Every year RESOLVE, the National Infertility Association, puts together an advocacy event at the Minnesota State Capitol enlisting the help of surrogates, intended parents, professionals in the infertility field, and anyone who has ever been affected by infertility, whether personally or by association, to come together and educate each of their respective legislators and senators on surrogacy and the need for proper regulation to ensure that all parties involved are adequately protected.
Currently, there are no laws in Minnesota that govern surrogacy arrangements, thus making Minnesota unclear as to the rights and responsibilities of surrogates, intended parents, and the children born as the result of these arrangements. This puts Minnesota behind the nationwide trend as 24 states in the past 30 years have created new laws to support surrogacy. The Gestational Carrier Act (HF2593/SF707) was introduced this year to try and address this need for state regulations surrounding surrogacy arrangements.
Supporting Surrogacy and the Gestational Carrier Act
In 2016 the Legislative Surrogacy Commission issued its Majority Report addressing whether surrogacy should be addressed in Minnesota law and if so, how. The commission was comprised of fifteen members, including six members of the Senate with three appointed by the Senate majority and three appointed by the Senate minority leaders; six members of the House of Representatives with three appointed by the Speaker of the House and three appointed by the House minority leader; the commissioner of human services (or her designee); the commissioner of health (or his designee); and a family court referee appointed by the chief justice of the Minnesota Supreme Court. In other words, the commission was made up of people who reflected both those in favor of surrogacy and those generally opposed to it, as well as those who would be directly involved in complying with any laws that regulate surrogacy.
The Gestational Carrier Act reflects the consensus points reached by this commission on surrogacy, meaning it is a bi-partisan bill, garnering support from both parties. This bill would require, among other things, mental and physical exams for potential surrogates and mental health exams for intended parents. It would also require independent legal counsel for surrogates and intended parents to ensure all parties understand their rights and responsibilities.
Those who are opposed to surrogacy and the Gestational Carrier Act generally allege that surrogacy is profit-driven and exploitative. While it is true that the vast majority of surrogates are compensated, the fact of the matter is that they should be. Being a surrogate is no simple endeavor. It requires a woman willing to undergo medical testing and screening, drug protocols, an embryo transfer, prenatal appointments, nine months of pregnancy, and ultimately the delivery of a child. It takes time and energy away from the surrogate’s own life and family all so she can provide the gift of a child to someone who could not otherwise have a child without her assistance.
Additionally, compensation may be provided to sperm and egg donors, doctors, lawyers, psychologists, and drug companies for the services they provide in a surrogacy arrangement, so it is not appropriate that surrogates are singled out as the only participant who is not compensated for her services.
Surrogacy arrangements, especially those that would be governed under the Gestational Carrier Act, are clearly not exploitative. The Gestational Carrier Act would require surrogates to have independent legal counsel in addition to mental health and medical exams. Such requirements ensure that surrogates are not only aware of their rights and risks, but that they also fully understand them prior to entering into any surrogacy contract.

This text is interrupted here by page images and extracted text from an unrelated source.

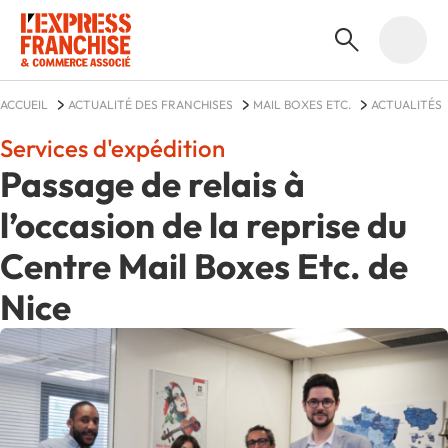
ACCUEIL
ACTUALITÉ DES FRANCHISES
MAIL BOXES ETC.
ACTUALITÉS
Services d'expédition
Passage de relais à
l’occasion de la reprise du
Centre Mail Boxes Etc. de
Nice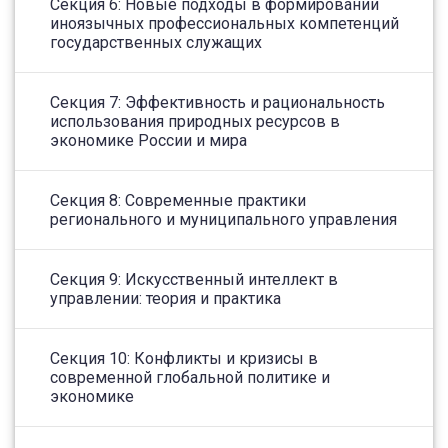
Секция 6: Новые подходы в формировании
иноязычных профессиональных компетенций
государственных служащих
Секция 7: Эффективность и рациональность
использования природных ресурсов в
экономике России и мира
Секция 8: Современные практики
регионального и муниципального управления
Секция 9: Искусственный интеллект в
управлении: теория и практика
Секция 10: Конфликты и кризисы в
современной глобальной политике и
экономике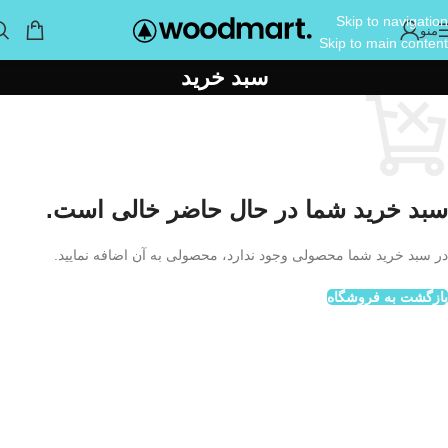
Skip to navigation
منو
Skip to main content
سبد خرید
سبد خرید شما در حال حاضر خالی است.
در سبد خرید شما محصولی وجود ندارد، محصولی به آن اضافه نمایید.
بازگشت به فروشگاه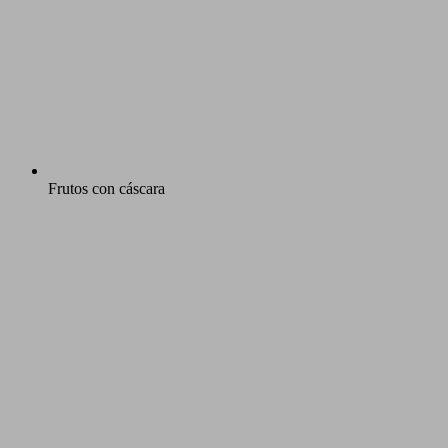
Frutos con cáscara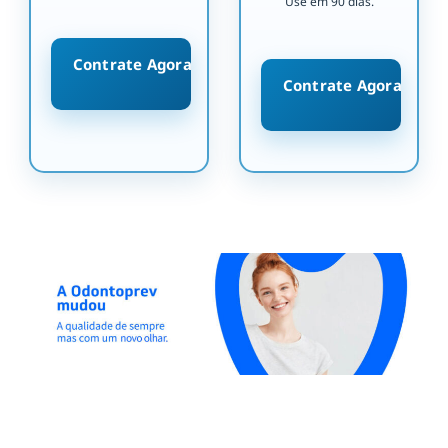
Use em 90 dias.
Contrate Agora
Contrate Agora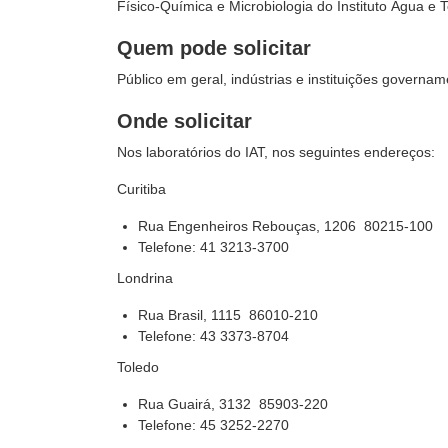
Físico-Química e Microbiologia do Instituto Água e Te
Quem pode solicitar
Público em geral, indústrias e instituições governam
Onde solicitar
Nos laboratórios do IAT, nos seguintes endereços:
Curitiba
Rua Engenheiros Rebouças, 1206  80215-100
Telefone: 41 3213-3700
Londrina
Rua Brasil, 1115
86010-210
Telefone: 43 3373-8704
Toledo
Rua Guairá, 3132
85903-220
Telefone: 45 3252-2270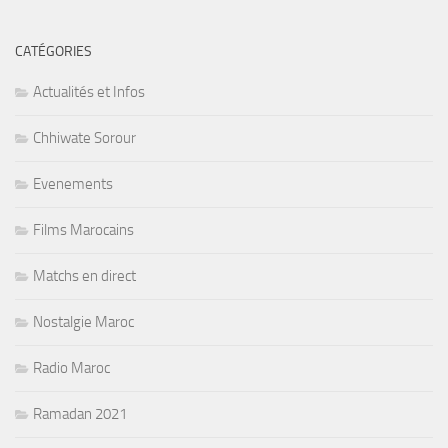
CATÉGORIES
Actualités et Infos
Chhiwate Sorour
Evenements
Films Marocains
Matchs en direct
Nostalgie Maroc
Radio Maroc
Ramadan 2021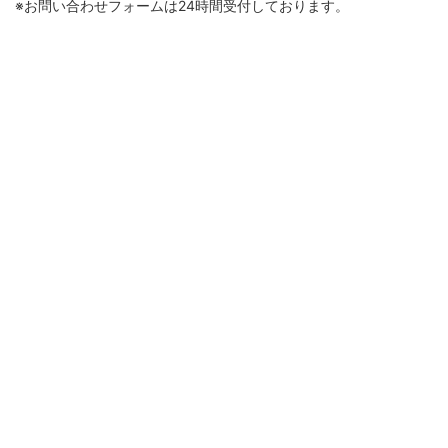
※お問い合わせフォームは24時間受付しております。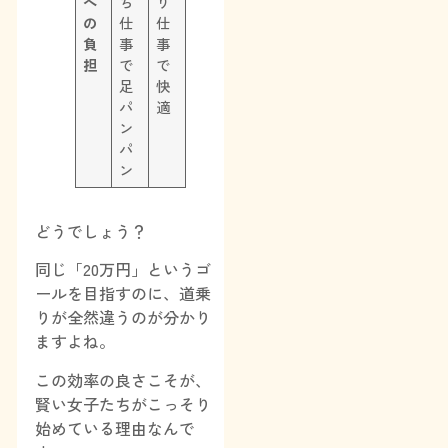
へ
ち
り
の
仕
仕
負
事
事
担
で
で
足
快
パ
適
ン
パ
ン
どうでしょう？
同じ「20万円」というゴ
ールを目指すのに、道乗
りが全然違うのが分かり
ますよね。
この効率の良さこそが、
賢い女子たちがこっそり
始めている理由なんで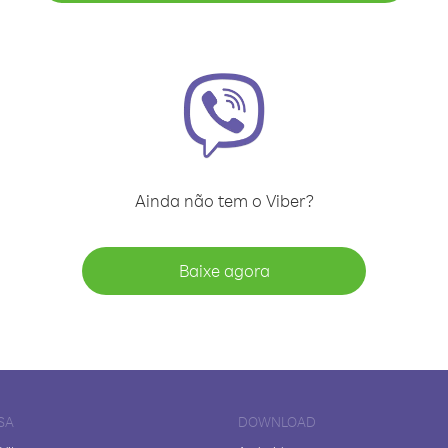
Ainda não tem o Viber?
Baixe agora
SA
DOWNLOAD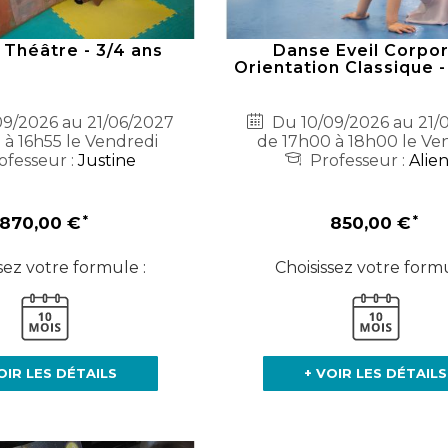
 Théâtre - 3/4 ans
Danse Eveil Corpor
Orientation Classique -
9/2026 au 21/06/2027
Du 10/09/2026 au 21/
 à 16h55 le Vendredi
de 17h00 à 18h00 le Ve
ofesseur :
Justine
Professeur :
Alie
870,00 €
850,00 €
sez votre formule :
Choisissez votre formu
OIR LES DÉTAILS
+ VOIR LES DÉTAILS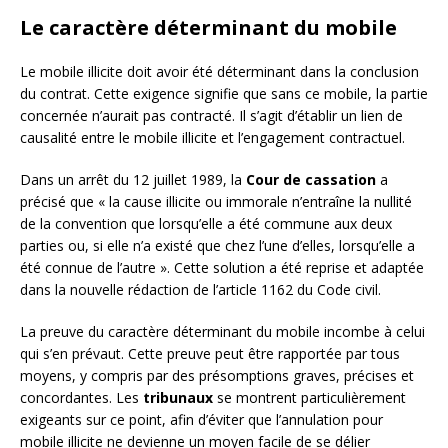
Le caractère déterminant du mobile
Le mobile illicite doit avoir été déterminant dans la conclusion
du contrat. Cette exigence signifie que sans ce mobile, la partie
concernée n’aurait pas contracté. Il s’agit d’établir un lien de
causalité entre le mobile illicite et l’engagement contractuel.
Dans un arrêt du 12 juillet 1989, la
Cour de cassation
a
précisé que « la cause illicite ou immorale n’entraîne la nullité
de la convention que lorsqu’elle a été commune aux deux
parties ou, si elle n’a existé que chez l’une d’elles, lorsqu’elle a
été connue de l’autre ». Cette solution a été reprise et adaptée
dans la nouvelle rédaction de l’article 1162 du Code civil.
La preuve du caractère déterminant du mobile incombe à celui
qui s’en prévaut. Cette preuve peut être rapportée par tous
moyens, y compris par des présomptions graves, précises et
concordantes. Les
tribunaux
se montrent particulièrement
exigeants sur ce point, afin d’éviter que l’annulation pour
mobile illicite ne devienne un moyen facile de se délier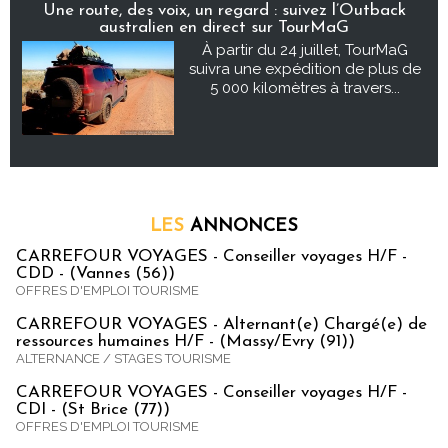
Une route, des voix, un regard : suivez l’Outback
australien en direct sur TourMaG
À partir du 24 juillet, TourMaG
suivra une expédition de plus de
5 000 kilomètres à travers...
LES
ANNONCES
CARREFOUR VOYAGES - Conseiller voyages H/F -
CDD - (Vannes (56))
OFFRES D'EMPLOI TOURISME
CARREFOUR VOYAGES - Alternant(e) Chargé(e) de
ressources humaines H/F - (Massy/Evry (91))
ALTERNANCE / STAGES TOURISME
CARREFOUR VOYAGES - Conseiller voyages H/F -
CDI - (St Brice (77))
OFFRES D'EMPLOI TOURISME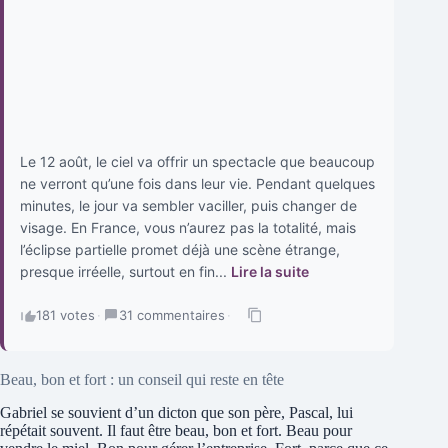
Le 12 août, le ciel va offrir un spectacle que beaucoup
ne verront qu’une fois dans leur vie. Pendant quelques
minutes, le jour va sembler vaciller, puis changer de
visage. En France, vous n’aurez pas la totalité, mais
l’éclipse partielle promet déjà une scène étrange,
presque irréelle, surtout en fin...
Lire la suite
181 votes
·
31 commentaires
·
Beau, bon et fort : un conseil qui reste en tête
Gabriel se souvient d’un dicton que son père, Pascal, lui
répétait souvent. Il faut être beau, bon et fort. Beau pour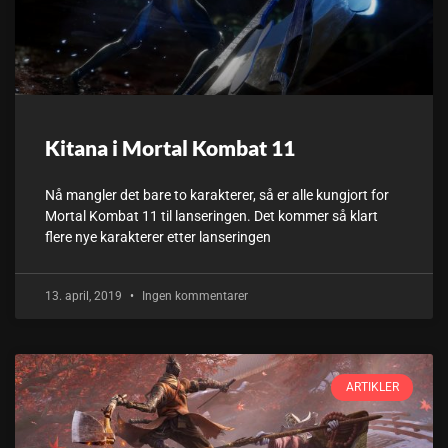
Kitana i Mortal Kombat 11
Nå mangler det bare to karakterer, så er alle kungjort for
Mortal Kombat 11 til lanseringen. Det kommer så klart
flere nye karakterer etter lanseringen
13. april, 2019
Ingen kommentarer
ARTIKLER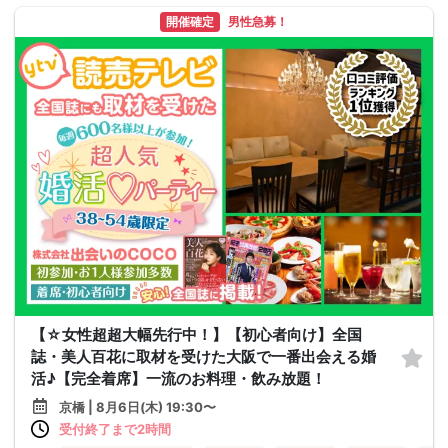
開催確定
男性急募！
【☆女性超超大幅先行中！】【初心者向け】全国
誌・美人百花に取材を受けた大阪で一番出会える婚
活♪【完全着席】一流のお料理・飲み放題！
京橋 | 8月6日(木) 19:30〜
受付終了まで2時間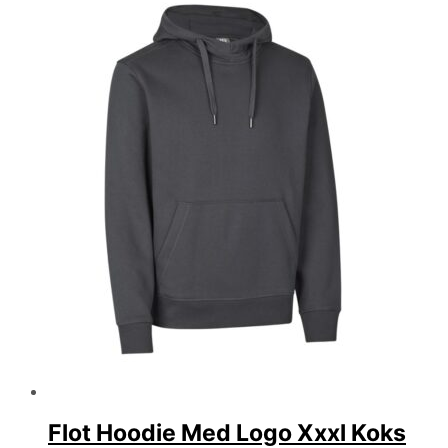
Flot Hoodie Med Logo Xxxl Koks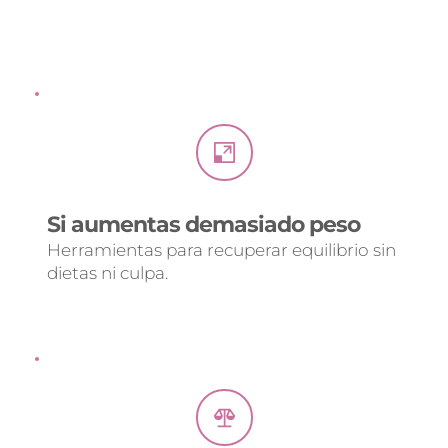
Si aumentas demasiado peso
Herramientas para recuperar equilibrio sin 
dietas ni culpa.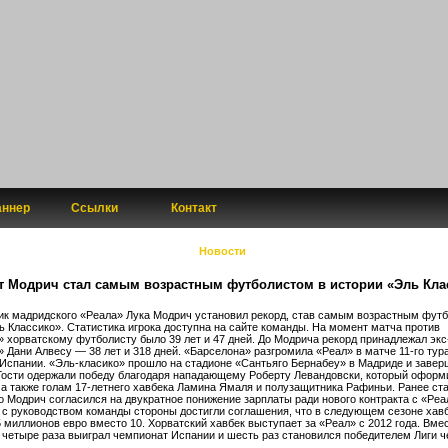
аннер
Ссылки
Контакт
Новости
т Модрич стал самым возрастным футболистом в истории «Эль Кла
к мадридского «Реала» Лука Модрич установил рекорд, став самым возрастным фут
ь Классико». Статистика игрока доступна на сайте команды. На момент матча против
 хорватскому футболисту было 39 лет и 47 дней. До Модрича рекорд принадлежал экс
 Дани Алвесу — 38 лет и 318 дней. «Барселона» разгромила «Реал» в матче 11-го тур
Испании. «Эль-класико» прошло на стадионе «Сантьяго Бернабеу» в Мадриде и завер
 Гости одержали победу благодаря нападающему Роберту Левандовски, который оформ
 а также голам 17-летнего хавбека Ламина Ямаля и полузащитника Рафиньи. Ранее ст
то Модрич согласился на двукратное понижение зарплаты ради нового контракта с «Ре
 с руководством команды стороны достигли соглашения, что в следующем сезоне хав
5 миллионов евро вместо 10. Хорватский хавбек выступает за «Реал» с 2012 года. Вме
 четыре раза выиграл чемпионат Испании и шесть раз становился победителем Лиги 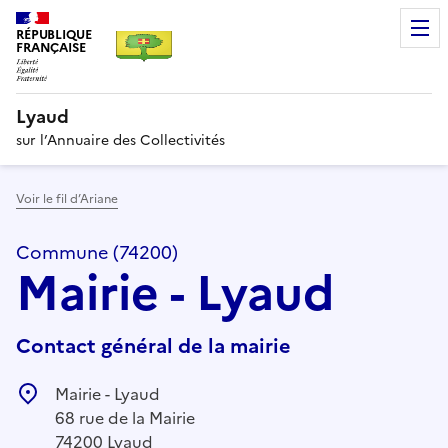
RÉPUBLIQUE
FRANÇAISE
Lyaud
sur l’Annuaire des Collectivités
Voir le fil d’Ariane
Commune (74200)
Mairie - Lyaud
Contact général de la mairie
Mairie - Lyaud
68 rue de la Mairie
74200 Lyaud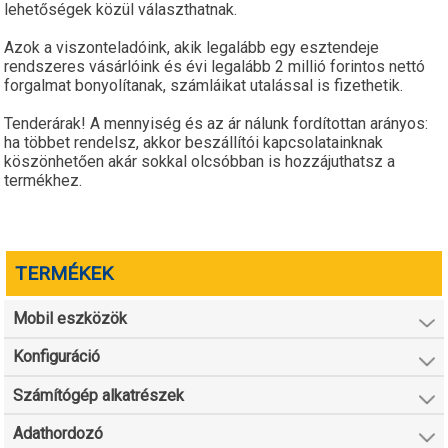
lehetőségek közül választhatnak.
Azok a viszonteladóink, akik legalább egy esztendeje
rendszeres vásárlóink és évi legalább 2 millió forintos nettó
forgalmat bonyolítanak, számláikat utalással is fizethetik.
Tenderárak! A mennyiség és az ár nálunk fordítottan arányos:
ha többet rendelsz, akkor beszállítói kapcsolatainknak
köszönhetően akár sokkal olcsóbban is hozzájuthatsz a
termékhez.
TERMÉKEK
Mobil eszközök
Konfiguráció
Számítógép alkatrészek
Adathordozó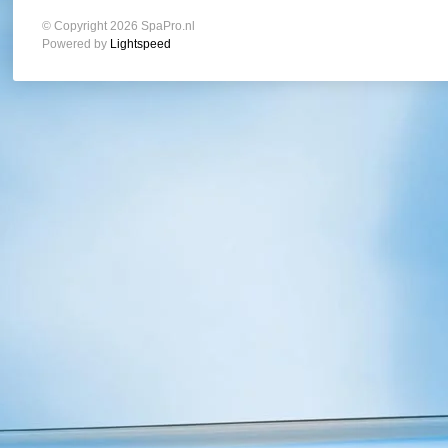
© Copyright 2026 SpaPro.nl
Powered by
Lightspeed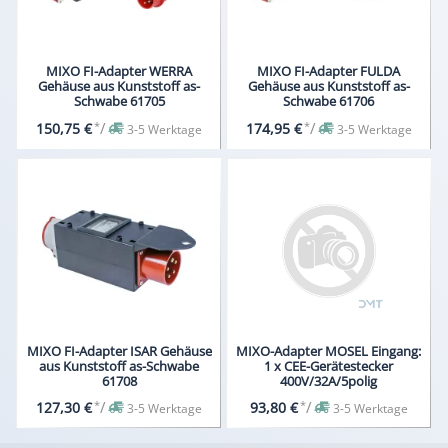
MIXO FI-Adapter WERRA
MIXO FI-Adapter FULDA
Gehäuse aus Kunststoff as-
Gehäuse aus Kunststoff as-
Schwabe 61705
Schwabe 61706
*
/
*
/
150,75 €
174,95 €
3-5 Werktage
3-5 Werktage
MIXO FI-Adapter ISAR Gehäuse
MIXO-Adapter MOSEL Eingang:
aus Kunststoff as-Schwabe
1 x CEE-Gerätestecker
61708
400V/32A/5polig
*
/
*
/
127,30 €
93,80 €
3-5 Werktage
3-5 Werktage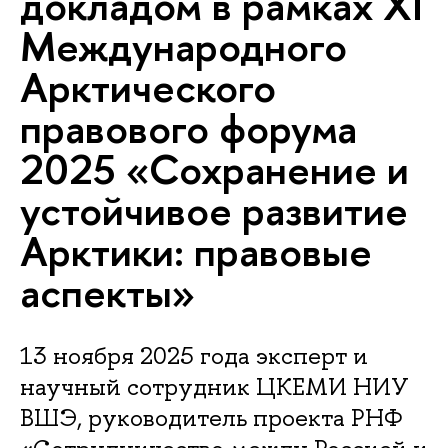
докладом в рамках XI
Международного
Арктического
правового форума
2025 «Сохранение и
устойчивое развитие
Арктики: правовые
аспекты»
13 ноября 2025 года эксперт и
научный сотрудник ЦКЕМИ НИУ
ВШЭ, руководитель проекта РНФ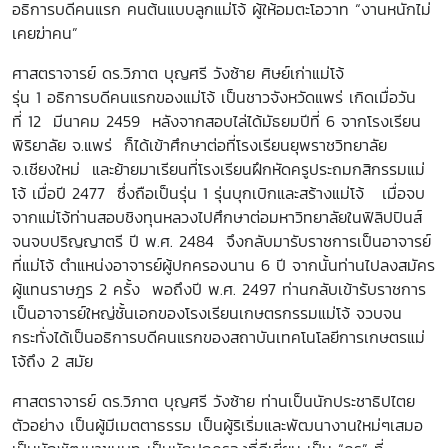
อธิการบดีคนแรก คนต้นแบบลูกแม่โจ้ ผู้ให้อมตะโอวาท “งานหนักไม่
เคยฆ่าคน”
ศาสตราจารย์ ดร.วิภาต บุญศรี วังซ้าย
ศิษย์เก่าแม่โจ้
รุ่น
1
อธิการบดีคนแรกของแม่โจ้ เป็นชาวจังหวัดแพร่ เกิดเมื่อวัน
ที่
12
มีนาคม
2459
หลังจากสอบไล่ได้มัธยมปีที่
6
จากโรงเรียน
พิริยาลัย จ.แพร่
ก็ได้เข้าศึกษาต่อที่โรงเรียนยุพราชวิทยาลัย
จ.เชียงใหม่
และย้ายมาเรียนที่โรงเรียนฝึกหัดครูประถมกสิกรรมแม่
โจ้ เมื่อปี
2477
ซึ่งถือเป็นรุ่น
1
รุ่นบุกเบิกและสร้างแม่โจ้
เมื่อจบ
จากแม่โจ้ท่านสอบชิงทุนหลวงไปศึกษาต่อมหาวิทยาลัยในฟิลิปปินส์
จนจบปริญญาตรี ปี พ.ศ.
2484
จึงกลับมารับราชการเป็นอาจารย์
ที่แม่โจ้ ตำแหน่งอาจารย์ผู้ปกครองนาน
6
ปี จากนั้นท่านไปลงสมัคร
ผู้แทนราษฎร
2
ครั้ง พอถึงปี พ.ศ.
2497
ท่านกลับเข้ารับราชการ
เป็นอาจารย์ใหญ่ชั้นเอกของโรงเรียนเกษตรกรรมแม่โจ้ จวบจน
กระทั่งได้เป็นอธิการบดีคนแรกของสถาบันเทคโนโลยีการเกษตรแม่
โจ้ถึง
2
สมัย
ศาสตราจารย์ ดร.วิภาต บุญศรี วังซ้าย
ท่านเป็นนักประชาธิปไตย
ตัวอย่าง เป็นผู้มีเมตตาธรรม เป็นผู้ริเริ่มและพัฒนางานใหม่ๆเสมอ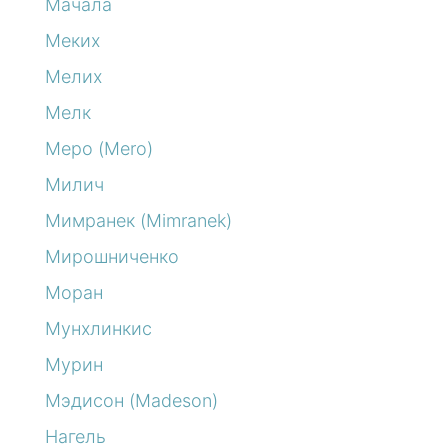
Мачала
Меких
Мелих
Мелк
Меро (Mero)
Милич
Мимранек (Mimranek)
Мирошниченко
Моран
Мунхлинкис
Мурин
Мэдисон (Madeson)
Нагель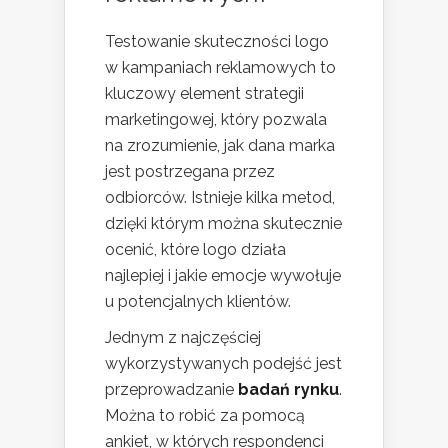
Testowanie skuteczności logo
w kampaniach reklamowych to
kluczowy element strategii
marketingowej, który pozwala
na zrozumienie, jak dana marka
jest postrzegana przez
odbiorców. Istnieje kilka metod,
dzięki którym można skutecznie
ocenić, które logo działa
najlepiej i jakie emocje wywołuje
u potencjalnych klientów.
Jednym z najczęściej
wykorzystywanych podejść jest
przeprowadzanie
badań rynku
.
Można to robić za pomocą
ankiet, w których respondenci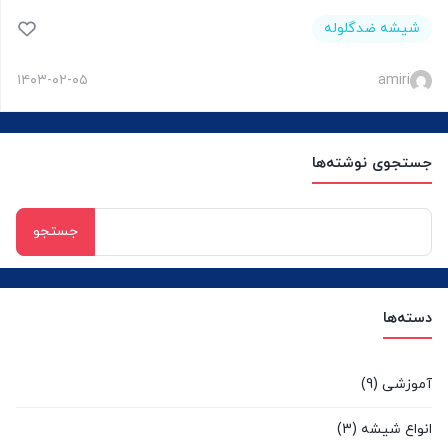
شیشه ضدگلوله
۱۴۰۳-۰۲-۰۵
amiri
جستجوی نوشته‌ها
جستجو
برای:
دسته‌ها
آموزشی
(9)
انواع شیشه
(3)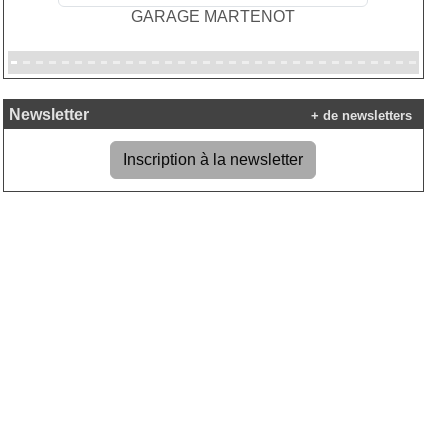
RENO 44
Newsletter
+ de newsletters
Inscription à la newsletter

It is also important to know that surrogates volunteer to carry a pregnancy for another family. They are neither recruited nor solicited. The vast majority of woman who choose to become surrogates are kind-hearted, educated, economically stable women who feel passionately about giving the gift of a child to a deserving family. In addition, not just anyone can be a surrogate. Under the proposed Gestational Carrier Act, in order to be eligible to a surrogate a woman, at a minimum, has to be at least 21 years of age and have given birth to at least one child so that she has experienced pregnancy and childbirth before and is familiar with the emotions that accompany.
The reality is that surrogacy arrangements, especially ones that would be regulated under the Gestational Carrier Act, are neither profit-driven nor exploitative. The women who are actually eligible to be surrogates have to undergo extensive screening to ensure that they are not only doing this for the right reasons, but are fully informed about all of the risks and responsibilities that are involved with such arrangements. They have to know what it is like to carry a child and what labor and delivery is like for themselves before ever being able to do that for another person or couple.
Post-Advocacy Day: What Now?
The bottom line is that knowledge is power. Our lawmakers need to be educated on what surrogacy really is about and how those is favor of surrogacy want regulations in place to further protect all parties involved and make the entire surrogacy journey safe. Every voice matters. Whether in person or through a letter get in contact with your legislators. Express your support for surrogacy and the Gestational Carrier Act and make your voice count.